Sunday, March 13, 2011
Over spring break I went to visit my little brother in the asisted living he stays in. He is getting so strong and powerful over his single mother that it was getting too dangerous for him to stay with her. While he was living with her, he was also lacking any sort of development, even in regular every day tasks. Since he's been in this home, constantly one on one with a trained teacher he's made constant progress. He's learned to dress himself (although its a minor skill for most, its a major step with a severley retarted child with autism) and brush his teeth. Although they seem like small stepping stones that, it has taken him 12 years to be able to do them.
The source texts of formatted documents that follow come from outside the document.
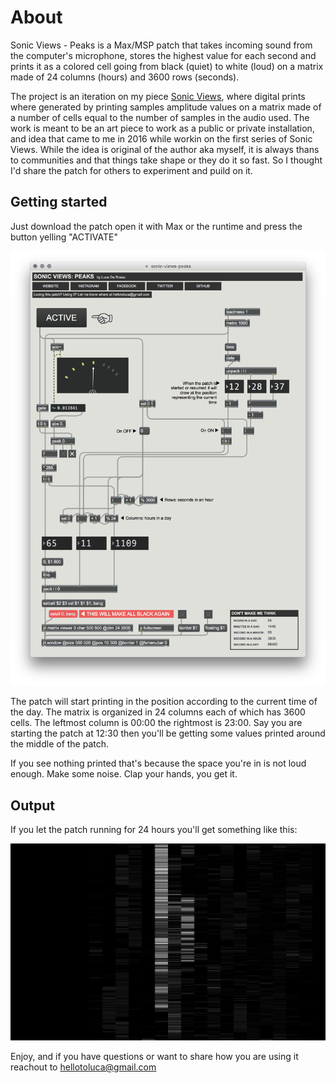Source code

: 
# About

Sonic Views - Peaks is a Max/MSP patch that takes incoming sound from the computer's microphone, stores the highest value for each second and prints it as a colored cell going from black (quiet) to white (loud) on a matrix made of 24 columns (hours) and 3600 rows (seconds).

The project is an iteration on my piece [Sonic Views](https://http://www.lucaderosso.com/expo/sonic-views/), where digital prints where generated by printing samples amplitude values on a matrix made of a number of cells equal to the number of samples in the audio used. The work is meant to be an art piece to work as a public or private installation, and idea that came to me in 2016 while workin on the first series of Sonic Views. While the idea is original of the author aka myself, it is always thans to communities and that things take shape or they do it so fast. So I thought I'd share the patch for others to experiment and puild on it.

## Getting started

Just download the patch open it with Max or the runtime and press the button yelling "ACTIVATE"

![alt text](https://github.com/lucaderosso/sonic-views-peaks/blob/master/screenshot.png "Sonic Views - Peaks Patch Screenshot")

The patch will start printing in the position according to the current time of the day. The matrix is organized in 24 columns each of which has 3600 cells. The leftmost column is 00:00 the rightmost is 23:00. Say you are starting the patch at 12:30 then you'll be getting some values printed around the middle of the patch. 

If you see nothing printed that's because the space you're in is not loud enough. Make some noise. Clap your hands, you get it.

## Output

If you let the patch running for 24 hours you'll get something like this:

![alt text](https://github.com/lucaderosso/sonic-views-peaks/blob/master/twentyfourhours.png "Sonic Views - Peaks Output Image")

Enjoy, and if you have questions or want to share how you are using it reachout to hellotoluca@gmail.com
He still hasn't been able to verbally communicate with other people, but progress is progress and it felt good to see him taking these steps. Before he was placed into the new living enviornment, he was constantly throwing full on temper tantrums in public. It took the assistance of three grown men to help get him in the car after one of these violent fits and he still continued to thrash and scream. These tantrums have slowed almost to a complete stop. Over all the visit to see him and meet the teachers he has been working with was a complete success!
Monday, February 7, 2011
http://www.wayofthehorse.org/Articles/horse-therapy.html (Some additional information on the therapy)
Monday, January 31, 2011
Eleven years ago my little brother was born extremely pre-mature. As time progressed we realized that that wasn't the only thing different about him. By the time he reached his toddler years, he was still unable to speak and socialize like the average child. It didn't take long before he was diagnosed with autism. Now, at the age where he should be playing sports, making friends, and having crushes, he is still unable to speak and socialize like the average child. For about nine years my family has taken part in the Autism Speaks fundraiser, in hopes that someone somewhere will make a breakthrough to help him, and all the other children like him, develop like every other kid. While 1 in every 110 children are diagnosed with autism, the rate is even higher for boys (1 in 70). Growing up with him is what triggered this subject for my blog. What I've learned from him and what I've learned about autism will be the common thread throughout this blog.